二叔李荣轩,转业军人,宁州市东城区文化局局长,二婶刘代云,转业军人,宁州市东城区卫生局副局长。
当年负气而去当兵时,二叔才十七岁,差不多已有二十年没有回家。
二婶与二叔是小学同学初中同学高中同学,又是同一年当的兵,还在同一军区服役。
二婶家在河西村,是个孤儿,从小在河西村刘老蔫家长大,论起辈份来,她是刘老蔫的堂妹,与老婶刘美云是堂姐妹。
二叔只是与奶奶置气,与李晴天没有一点关系,几年前李晴天离家出走跑来宁州时,“投奔”的正是二叔,还在二叔家待了十多天,与二叔二婶关系融洽。
李晴天的性格,与二叔有点相似,在东江大学读书半年,他硬是不去二叔家,目的是“憋憋”二叔,反让二叔主动的来找他。
两个小家伙,大的十二岁,名叫李文明,小的九岁,名叫李文婷。
儿子女儿出现,爸妈肯定就在后边。
果不其然,二叔二婶出现了,手里还大包小包的拎着,全是托李晴天捎回家孝敬老人的礼物。
李晴天把肖雨婷介绍给二叔二婶,又向二叔二婶介绍了肖雨婷,再一手一个,将两个小家伙抱进屋内。
“二叔,二婶,让我带东西回家,我是不会帮这个忙的,要么你们自己寄回去,要么你们干脆回家,自个亲自孝敬去。”
二婶笑着不说话。
二叔也笑着,但有点尴尬,“晴天,要是你奶奶不认我,不让我进门怎么办?”
“还真有这个可能。”李晴天笑道:“二叔,你是国家干部,思想的觉悟和境界肯定比我高百倍千倍,不管当年奶奶说了你什么,你也不能二十年不回家。你人不回去,却要寄东西回去,这反而会让奶奶更加生气。”
二叔苦笑着说道:“晴天,我也想回家啊。”
“那就这么定了。”李晴天道:“二叔,跟我一起回家,大不了让奶奶骂一顿,就是让她老人家拿着拐杖打你几下,我看也值得么。”
二叔犹豫不决。
二婶说道:“晴天,其实你二叔早就想回家了。不过,我们都知道,你奶奶最听你的话,到时候你得帮你二叔说话。”
肖雨婷微笑着说道:“二叔二婶,这个我可以担保,奶奶脾气最大,只要晴天开口,奶奶就没了脾气。”
李晴天笑着问堂弟堂妹,“文明,文婷,跟大哥一起回老家过年好吗?”
李文明道:“好,大哥,你得带我到外面玩。”
李文婷道:“大哥,我跟你去。”
李晴天点着头道:“好,你俩在这里跟雨婷姐玩,我跟你们爸妈回家收拾东西。”
二叔说道:“晴天,需要这么急吗?”
二婶也道:“是呀,我们还没买票呢,现在车票这么紧张,还不知道能不能买到呢。”
肖雨婷道:“二叔,二婶,晴天已经跟车站联系好了,他们的长途汽车,明早四点到这里来接我们。你们也过来吧,在这里住一晚,明早也在这里上车,先上车后补票。”
二叔笑道:“跟车站关系搞得这么好,晴天你行啊。”
李晴天也得意地笑了,“小意思,小意思么。”
能和二叔一家一起回老家过年,李晴天很高兴,觉得很有成就感,作为李家的长子长孙,还是说一不二的当家人,团结全家是重中之重。

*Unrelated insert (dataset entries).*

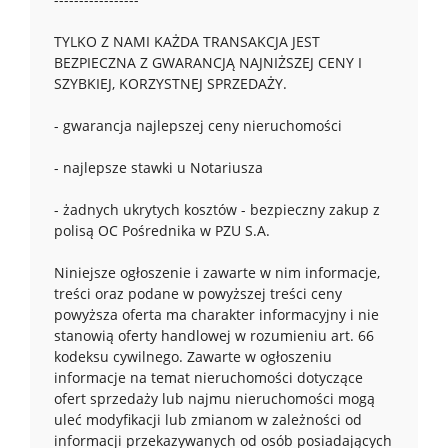
TYLKO Z NAMI KAŻDA TRANSAKCJA JEST
BEZPIECZNA Z GWARANCJĄ NAJNIŻSZEJ CENY I
SZYBKIEJ, KORZYSTNEJ SPRZEDAŻY.
- gwarancja najlepszej ceny nieruchomości
- najlepsze stawki u Notariusza
- żadnych ukrytych kosztów - bezpieczny zakup z
polisą OC Pośrednika w PZU S.A.
Niniejsze ogłoszenie i zawarte w nim informacje,
treści oraz podane w powyższej treści ceny
powyższa oferta ma charakter informacyjny i nie
stanowią oferty handlowej w rozumieniu art. 66
kodeksu cywilnego. Zawarte w ogłoszeniu
informacje na temat nieruchomości dotyczące
ofert sprzedaży lub najmu nieruchomości mogą
uleć modyfikacji lub zmianom w zależności od
informacji przekazywanych od osób posiadających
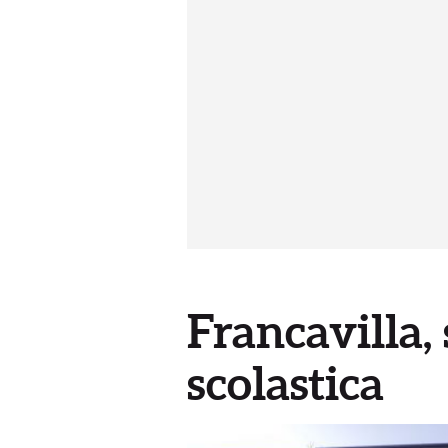
Francavilla, 
scolastica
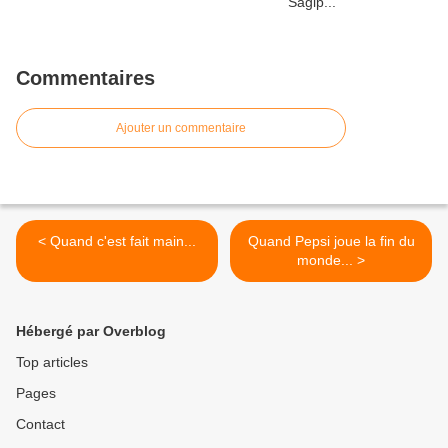
Commentaires
Ajouter un commentaire
< Quand c'est fait main...
Quand Pepsi joue la fin du
monde... >
Hébergé par Overblog
Top articles
Pages
Contact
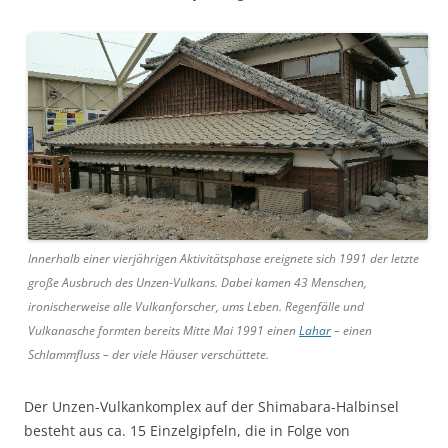
Innerhalb einer vierjährigen Aktivitätsphase ereignete sich 1991 der letzte
große Ausbruch des Unzen-Vulkans. Dabei kamen 43 Menschen,
ironischerweise alle Vulkanforscher, ums Leben. Regenfälle und
Vulkanasche formten bereits Mitte Mai 1991 einen
Lahar
– einen
Schlammfluss – der viele Häuser verschüttete.
Der Unzen-Vulkankomplex auf der Shimabara-Halbinsel
besteht aus ca. 15 Einzelgipfeln, die in Folge von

回家的路上,李晴天心里还在检讨,对大姑大姑夫,自己也太苛刻了一点,他决心做出改变,不再对大姑大姑夫横眉冷对。
本来,应肖雨婷的要求,李晴天打算先在天州肖家住几天,然后再带肖雨婷回自己的家,现在有二叔一家,近二十年来第一次回家,他不得不陪着他们。

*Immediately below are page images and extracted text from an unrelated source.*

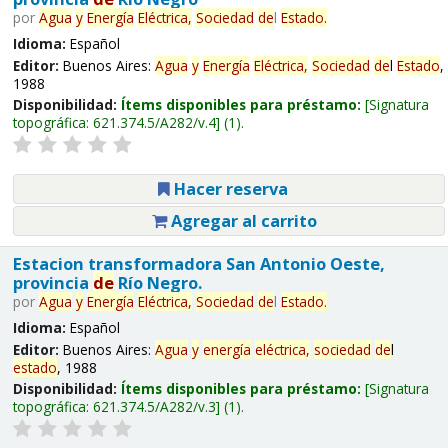
por
Agua
y
Energía
Eléctrica,
Sociedad
de
l
Estado
.
Idioma:
Español
Editor:
Buenos Aires:
Agua
y
Energía
Eléctrica,
Sociedad
de
l
Estado
,
1988
Disponibilidad:
Ítems disponibles para préstamo:
Signatura
topográfica:
621.374.5/A282/v.4
(1).
Hacer reserva
Agregar al carrito
Estacion transformadora San Antonio Oeste,
provincia
de
Río Negro.
por
Agua
y
Energía
Eléctrica,
Sociedad
de
l
Estado
.
Idioma:
Español
Editor:
Buenos Aires:
Agua
y
energía
eléctrica,
sociedad
de
l
estado
, 1988
Disponibilidad:
Ítems disponibles para préstamo:
Signatura
topográfica:
621.374.5/A282/v.3
(1).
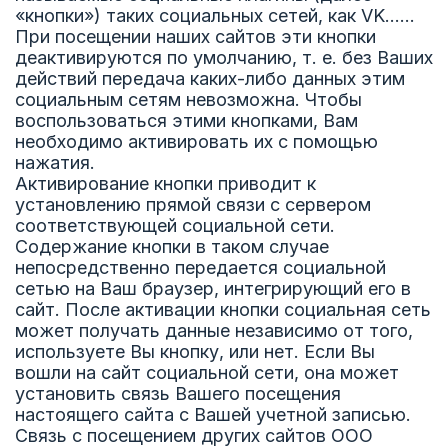
«кнопки») таких социальных сетей, как VK…...
При посещении наших сайтов эти кнопки
деактивируются по умолчанию, т. е. без Ваших
действий передача каких-либо данных этим
социальным сетям невозможна. Чтобы
воспользоваться этими кнопками, Вам
необходимо активировать их с помощью
нажатия.
Активирование кнопки приводит к
установлению прямой связи с сервером
соответствующей социальной сети.
Содержание кнопки в таком случае
непосредственно передается социальной
сетью на Ваш браузер, интегрирующий его в
сайт. После активации кнопки социальная сеть
может получать данные независимо от того,
используете Вы кнопку, или нет. Если Вы
вошли на сайт социальной сети, она может
установить связь Вашего посещения
настоящего сайта с Вашей учетной записью.
Связь с посещением других сайтов ООО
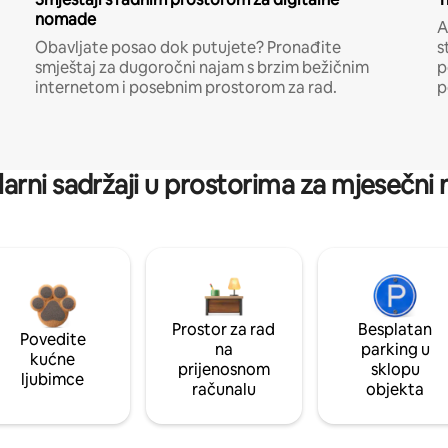
nomade
A
Obavljate posao dok putujete? Pronađite
s
smještaj za dugoročni najam s brzim bežičnim
p
internetom i posebnim prostorom za rad.
p
arni sadržaji u prostorima za mjesečni
Prostor za rad
Besplatan
Povedite
na
parking u
kućne
prijenosnom
sklopu
ljubimce
računalu
objekta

肖雨婷也是善解人意,没有埋怨,长途客车经过天州市,她一个人下车回家去了。
早已得到消息的老叔,开着手扶拖拉机在汽车站候着。
兄弟见面,肯定话多,其实二叔离家出走时,老叔他才七岁,但兄弟就是兄弟。
拖拉机经过公社所在地河口街时,去公社电影站捎上了一台电影放映机和十部电影片子。
李晴天好奇的问道:“老叔,咱村放电影吗?”
老叔点着头道:“我包了这十几个晚上的电影,放到大妹出嫁为止。”
李晴天笑道:“老叔,你这是大手笔啊。”
老叔也笑道:“你不是常说,咱富了要回报广大村民么,这是改善咱村民的文化生活。”
李晴天呵呵而乐,“老叔,你包了十几个晚上,别的村要看电影怎么办?”
老叔把着拖拉机的扶手,大声道:“你不了解情况,现在的电影站,已经承包给了个人,人家有三台放映机,耽误不了其他村看电影。”
李晴天冲着二叔说道:“二叔,老叔以前是有名的大懒汉,现在是脱胎换骨啊。”
二叔笑道:“晴天,你还别说,你老叔给我写信,以前那字像狗爬的,现在我看,至少有初中以上的水平。”
老叔得意了,“二哥,晴天,你们还不知道,我现在是村干部了。”
李晴天忙问:“怎么回事?老叔你也当干部了?”
“晴天,你不知道的事多着呢。”老叔笑着说道:“现在公社不叫公社了,叫乡政府,生产大队不叫生产大队,叫行政村,生产小队不叫生产小队,叫村民小组。”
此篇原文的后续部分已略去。